Attempting to use SIMD for single noise values
I was testing using explicit SIMD for generating singles noise values. FastNoise SIMD works by calculating multiple noise positions in parallel, but this can be hard to use in some situations. The idea behind this was that in perlin/simplex noise there are 8/4 gradient lookups, this is a large part of the noise functions and is well suited to SIMD. The initial x/y/z axis calculations can also be moved into a single vector and done in parallel.
I tried to stick to SSE2 intrinsics to make it easily compatible with all 64bit systems, I used a 2 shortcuts in this test though: _mm_mullo_epi32() and _mm_blendv_ps(). These are both SSE4.1 but I used them for getting quick initial performance results, since they could be substituted for SSE2 intrinsics if needed, this would be slower though.
Below is the code I substituted the SinglePerlin() function for in FastNoise for testing:
I tested the above code and compared the results to the normal perlin noise function in FastNoise. The results were disappointing, unfortunately I didn’t save the benchmark scores but the SIMD version averaged about 5% slower than the normal version. Since this was using SSE4.1 intrinsics I didn’t progress any further with the testing, I didn’t want to make FastNoise CPU reliant or have the extra SIMD intrinsic support checks like FastNoise SIMD, since it is meant to be an easier to use library.

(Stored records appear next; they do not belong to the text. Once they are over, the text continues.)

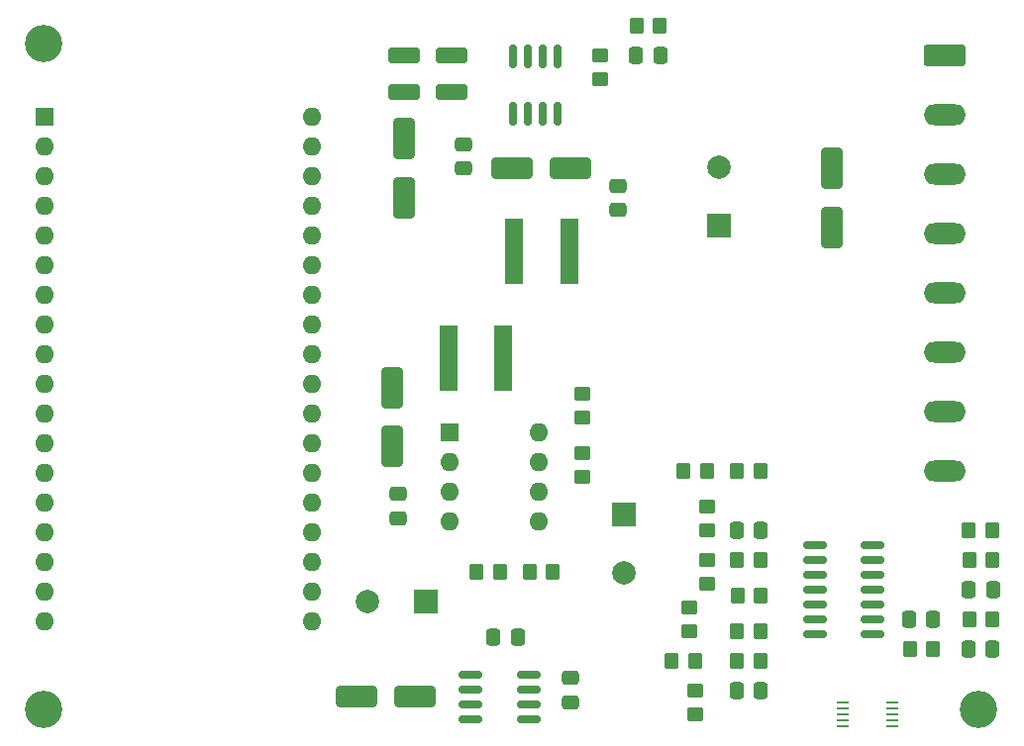
<source format=gbr>
%TF.GenerationSoftware,KiCad,Pcbnew,7.0.2*%
%TF.CreationDate,2023-05-15T17:20:20+02:00*%
%TF.ProjectId,projektkicad,70726f6a-656b-4746-9b69-6361642e6b69,rev?*%
%TF.SameCoordinates,Original*%
%TF.FileFunction,Soldermask,Top*%
%TF.FilePolarity,Negative*%
%FSLAX46Y46*%
G04 Gerber Fmt 4.6, Leading zero omitted, Abs format (unit mm)*
G04 Created by KiCad (PCBNEW 7.0.2) date 2023-05-15 17:20:20*
%MOMM*%
%LPD*%
G01*
G04 APERTURE LIST*
G04 Aperture macros list*
%AMRoundRect*
0 Rectangle with rounded corners*
0 $1 Rounding radius*
0 $2 $3 $4 $5 $6 $7 $8 $9 X,Y pos of 4 corners*
0 Add a 4 corners polygon primitive as box body*
4,1,4,$2,$3,$4,$5,$6,$7,$8,$9,$2,$3,0*
0 Add four circle primitives for the rounded corners*
1,1,$1+$1,$2,$3*
1,1,$1+$1,$4,$5*
1,1,$1+$1,$6,$7*
1,1,$1+$1,$8,$9*
0 Add four rect primitives between the rounded corners*
20,1,$1+$1,$2,$3,$4,$5,0*
20,1,$1+$1,$4,$5,$6,$7,0*
20,1,$1+$1,$6,$7,$8,$9,0*
20,1,$1+$1,$8,$9,$2,$3,0*%
G04 Aperture macros list end*
%ADD10RoundRect,0.250000X-1.550000X0.650000X-1.550000X-0.650000X1.550000X-0.650000X1.550000X0.650000X0*%
%ADD11O,3.600000X1.800000*%
%ADD12RoundRect,0.250000X0.350000X0.450000X-0.350000X0.450000X-0.350000X-0.450000X0.350000X-0.450000X0*%
%ADD13RoundRect,0.250000X1.100000X-0.412500X1.100000X0.412500X-1.100000X0.412500X-1.100000X-0.412500X0*%
%ADD14RoundRect,0.250000X0.337500X0.475000X-0.337500X0.475000X-0.337500X-0.475000X0.337500X-0.475000X0*%
%ADD15RoundRect,0.250000X0.475000X-0.337500X0.475000X0.337500X-0.475000X0.337500X-0.475000X-0.337500X0*%
%ADD16RoundRect,0.250000X-0.350000X-0.450000X0.350000X-0.450000X0.350000X0.450000X-0.350000X0.450000X0*%
%ADD17R,1.600000X5.700000*%
%ADD18RoundRect,0.250000X-0.450000X0.350000X-0.450000X-0.350000X0.450000X-0.350000X0.450000X0.350000X0*%
%ADD19R,2.000000X2.000000*%
%ADD20C,2.000000*%
%ADD21RoundRect,0.250000X-0.650000X1.500000X-0.650000X-1.500000X0.650000X-1.500000X0.650000X1.500000X0*%
%ADD22RoundRect,0.250000X0.450000X-0.350000X0.450000X0.350000X-0.450000X0.350000X-0.450000X-0.350000X0*%
%ADD23RoundRect,0.250000X1.500000X0.650000X-1.500000X0.650000X-1.500000X-0.650000X1.500000X-0.650000X0*%
%ADD24RoundRect,0.250000X-1.100000X0.412500X-1.100000X-0.412500X1.100000X-0.412500X1.100000X0.412500X0*%
%ADD25RoundRect,0.250000X0.650000X-1.500000X0.650000X1.500000X-0.650000X1.500000X-0.650000X-1.500000X0*%
%ADD26RoundRect,0.250000X-0.337500X-0.475000X0.337500X-0.475000X0.337500X0.475000X-0.337500X0.475000X0*%
%ADD27C,3.200000*%
%ADD28R,1.100000X0.250000*%
%ADD29RoundRect,0.250000X-0.475000X0.337500X-0.475000X-0.337500X0.475000X-0.337500X0.475000X0.337500X0*%
%ADD30RoundRect,0.150000X0.825000X0.150000X-0.825000X0.150000X-0.825000X-0.150000X0.825000X-0.150000X0*%
%ADD31R,1.600000X1.600000*%
%ADD32O,1.600000X1.600000*%
%ADD33RoundRect,0.150000X-0.825000X-0.150000X0.825000X-0.150000X0.825000X0.150000X-0.825000X0.150000X0*%
%ADD34RoundRect,0.150000X-0.150000X0.825000X-0.150000X-0.825000X0.150000X-0.825000X0.150000X0.825000X0*%
%ADD35RoundRect,0.250000X-1.500000X-0.650000X1.500000X-0.650000X1.500000X0.650000X-1.500000X0.650000X0*%
G04 APERTURE END LIST*
D10*
%TO.C,J1*%
X198120000Y-65024000D03*
D11*
X198120000Y-70104000D03*
X198120000Y-75184000D03*
X198120000Y-80264000D03*
X198120000Y-85344000D03*
X198120000Y-90424000D03*
X198120000Y-95504000D03*
X198120000Y-100584000D03*
%TD*%
D12*
%TO.C,R21*%
X173720000Y-62484000D03*
X171720000Y-62484000D03*
%TD*%
D13*
%TO.C,C12*%
X151892000Y-68149000D03*
X151892000Y-65024000D03*
%TD*%
D14*
%TO.C,C2*%
X182356000Y-119380000D03*
X180281000Y-119380000D03*
%TD*%
D15*
%TO.C,C13*%
X156972000Y-74697500D03*
X156972000Y-72622500D03*
%TD*%
D16*
%TO.C,R15*%
X200125000Y-105664000D03*
X202125000Y-105664000D03*
%TD*%
D17*
%TO.C,L1*%
X155638000Y-90932000D03*
X160338000Y-90932000D03*
%TD*%
D16*
%TO.C,R13*%
X200168000Y-113284000D03*
X202168000Y-113284000D03*
%TD*%
D14*
%TO.C,C14*%
X173757500Y-65024000D03*
X171682500Y-65024000D03*
%TD*%
D16*
%TO.C,R2*%
X180350500Y-111252000D03*
X182350500Y-111252000D03*
%TD*%
D12*
%TO.C,R3*%
X182318500Y-100584000D03*
X180318500Y-100584000D03*
%TD*%
D18*
%TO.C,R17*%
X167132000Y-99054500D03*
X167132000Y-101054500D03*
%TD*%
D19*
%TO.C,C6*%
X170688000Y-104312323D03*
D20*
X170688000Y-109312323D03*
%TD*%
D21*
%TO.C,D5*%
X151892000Y-72176000D03*
X151892000Y-77176000D03*
%TD*%
D16*
%TO.C,R20*%
X162576000Y-109220000D03*
X164576000Y-109220000D03*
%TD*%
D22*
%TO.C,R4*%
X177800000Y-105648000D03*
X177800000Y-103648000D03*
%TD*%
D23*
%TO.C,D4*%
X152828000Y-119888000D03*
X147828000Y-119888000D03*
%TD*%
D24*
%TO.C,C11*%
X155956000Y-65024000D03*
X155956000Y-68149000D03*
%TD*%
D16*
%TO.C,R12*%
X195088000Y-115824000D03*
X197088000Y-115824000D03*
%TD*%
D15*
%TO.C,C7*%
X151384000Y-104648000D03*
X151384000Y-102573000D03*
%TD*%
D22*
%TO.C,R6*%
X176276000Y-114268000D03*
X176276000Y-112268000D03*
%TD*%
D25*
%TO.C,D3*%
X188468000Y-79716000D03*
X188468000Y-74716000D03*
%TD*%
D22*
%TO.C,R5*%
X177800000Y-110220000D03*
X177800000Y-108220000D03*
%TD*%
D26*
%TO.C,C5*%
X200130500Y-110744000D03*
X202205500Y-110744000D03*
%TD*%
D18*
%TO.C,R10*%
X176784000Y-119396000D03*
X176784000Y-121396000D03*
%TD*%
D15*
%TO.C,C9*%
X166116000Y-120396000D03*
X166116000Y-118321000D03*
%TD*%
D27*
%TO.C,REF\u002A\u002A*%
X201000000Y-121000000D03*
%TD*%
D25*
%TO.C,D1*%
X150876000Y-98490500D03*
X150876000Y-93490500D03*
%TD*%
D28*
%TO.C,U8*%
X193634000Y-122428000D03*
X193634000Y-121928000D03*
X193634000Y-121428000D03*
X193634000Y-120928000D03*
X193634000Y-120428000D03*
X189334000Y-120428000D03*
X189334000Y-120928000D03*
X189334000Y-121428000D03*
X189334000Y-121928000D03*
X189334000Y-122428000D03*
%TD*%
D27*
%TO.C,REF\u002A\u002A*%
X121000000Y-64000000D03*
%TD*%
D19*
%TO.C,C8*%
X153751677Y-111760000D03*
D20*
X148751677Y-111760000D03*
%TD*%
D29*
%TO.C,C15*%
X170180000Y-76178500D03*
X170180000Y-78253500D03*
%TD*%
D16*
%TO.C,R11*%
X174714500Y-116840000D03*
X176714500Y-116840000D03*
%TD*%
D30*
%TO.C,U7*%
X162495000Y-121793000D03*
X162495000Y-120523000D03*
X162495000Y-119253000D03*
X162495000Y-117983000D03*
X157545000Y-117983000D03*
X157545000Y-119253000D03*
X157545000Y-120523000D03*
X157545000Y-121793000D03*
%TD*%
D14*
%TO.C,C4*%
X197104000Y-113284000D03*
X195029000Y-113284000D03*
%TD*%
D12*
%TO.C,R7*%
X177746500Y-100584000D03*
X175746500Y-100584000D03*
%TD*%
D31*
%TO.C,U9*%
X121158000Y-70231000D03*
D32*
X121158000Y-72771000D03*
X121158000Y-75311000D03*
X121158000Y-77851000D03*
X121158000Y-80391000D03*
X121158000Y-82931000D03*
X121158000Y-85471000D03*
X121158000Y-88011000D03*
X121158000Y-90551000D03*
X121158000Y-93091000D03*
X121158000Y-95631000D03*
X121158000Y-98171000D03*
X121158000Y-100711000D03*
X121158000Y-103251000D03*
X121158000Y-105791000D03*
X121158000Y-108331000D03*
X121158000Y-110871000D03*
X121158000Y-113411000D03*
X144018000Y-113411000D03*
X144018000Y-110871000D03*
X144018000Y-108331000D03*
X144018000Y-105791000D03*
X144018000Y-103251000D03*
X144018000Y-100711000D03*
X144018000Y-98171000D03*
X144018000Y-95631000D03*
X144018000Y-93091000D03*
X144018000Y-90551000D03*
X144018000Y-88011000D03*
X144018000Y-85471000D03*
X144018000Y-82931000D03*
X144018000Y-80391000D03*
X144018000Y-77851000D03*
X144018000Y-75311000D03*
X144018000Y-72771000D03*
X144018000Y-70231000D03*
%TD*%
D16*
%TO.C,R9*%
X180318500Y-114300000D03*
X182318500Y-114300000D03*
%TD*%
D12*
%TO.C,R1*%
X182334500Y-108204000D03*
X180334500Y-108204000D03*
%TD*%
%TO.C,R14*%
X202168000Y-108204000D03*
X200168000Y-108204000D03*
%TD*%
D16*
%TO.C,R8*%
X180318500Y-116840000D03*
X182318500Y-116840000D03*
%TD*%
D18*
%TO.C,R18*%
X167132000Y-93974500D03*
X167132000Y-95974500D03*
%TD*%
D33*
%TO.C,U10*%
X186987500Y-106934000D03*
X186987500Y-108204000D03*
X186987500Y-109474000D03*
X186987500Y-110744000D03*
X186987500Y-112014000D03*
X186987500Y-113284000D03*
X186987500Y-114554000D03*
X191937500Y-114554000D03*
X191937500Y-113284000D03*
X191937500Y-112014000D03*
X191937500Y-110744000D03*
X191937500Y-109474000D03*
X191937500Y-108204000D03*
X191937500Y-106934000D03*
%TD*%
D26*
%TO.C,C10*%
X159490500Y-114808000D03*
X161565500Y-114808000D03*
%TD*%
D14*
%TO.C,C3*%
X202184000Y-115824000D03*
X200109000Y-115824000D03*
%TD*%
D19*
%TO.C,C16*%
X178816000Y-79583677D03*
D20*
X178816000Y-74583677D03*
%TD*%
D31*
%TO.C,U6*%
X155712000Y-97249000D03*
D32*
X155712000Y-99789000D03*
X155712000Y-102329000D03*
X155712000Y-104869000D03*
X163332000Y-104869000D03*
X163332000Y-102329000D03*
X163332000Y-99789000D03*
X163332000Y-97249000D03*
%TD*%
D34*
%TO.C,U1*%
X165013000Y-65089000D03*
X163743000Y-65089000D03*
X162473000Y-65089000D03*
X161203000Y-65089000D03*
X161203000Y-70039000D03*
X162473000Y-70039000D03*
X163743000Y-70039000D03*
X165013000Y-70039000D03*
%TD*%
D12*
%TO.C,R19*%
X160036000Y-109198500D03*
X158036000Y-109198500D03*
%TD*%
D27*
%TO.C,REF\u002A\u002A*%
X121000000Y-121000000D03*
%TD*%
D14*
%TO.C,C1*%
X182350500Y-105664000D03*
X180275500Y-105664000D03*
%TD*%
D17*
%TO.C,L2*%
X161266000Y-81788000D03*
X165966000Y-81788000D03*
%TD*%
D18*
%TO.C,R22*%
X168656000Y-65040000D03*
X168656000Y-67040000D03*
%TD*%
D35*
%TO.C,D2*%
X161076000Y-74676000D03*
X166076000Y-74676000D03*
%TD*%
M02*

</source>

I think several things contribute to the SIMD version being slower:
- Using _mm_set_ps() to get the initial positions into a vector is slow
- Shuffling from the position vector into the gradient position vectors is slow
- The SIMD gradient function is slower than the normal gradient function, since it can’t use lookup arrays
- Extracting the gradient results from the vectors for lerping is slow
Unfortunately utilising SIMD for single noise values didn’t have the performance benefits I had hoped for.
This is not the only avenue for utilising SIMD in a single noise function, when calculating noise fractals multiple octaves could be calculated at once using SIMD. This would have a much lower usage of inserting and extracting from vectors and could directly use the SIMD based function from FastNoise SIMD. The downside of this is that a fractal noise function with only 2 octaves wouldn’t be any faster than using 4 octaves, hopefully even at 2 octaves the performance would match or be an improvement over non SIMD. I would have to figure out how to structure this feature and whether it would go into FastNoise or FastNoise SIMD.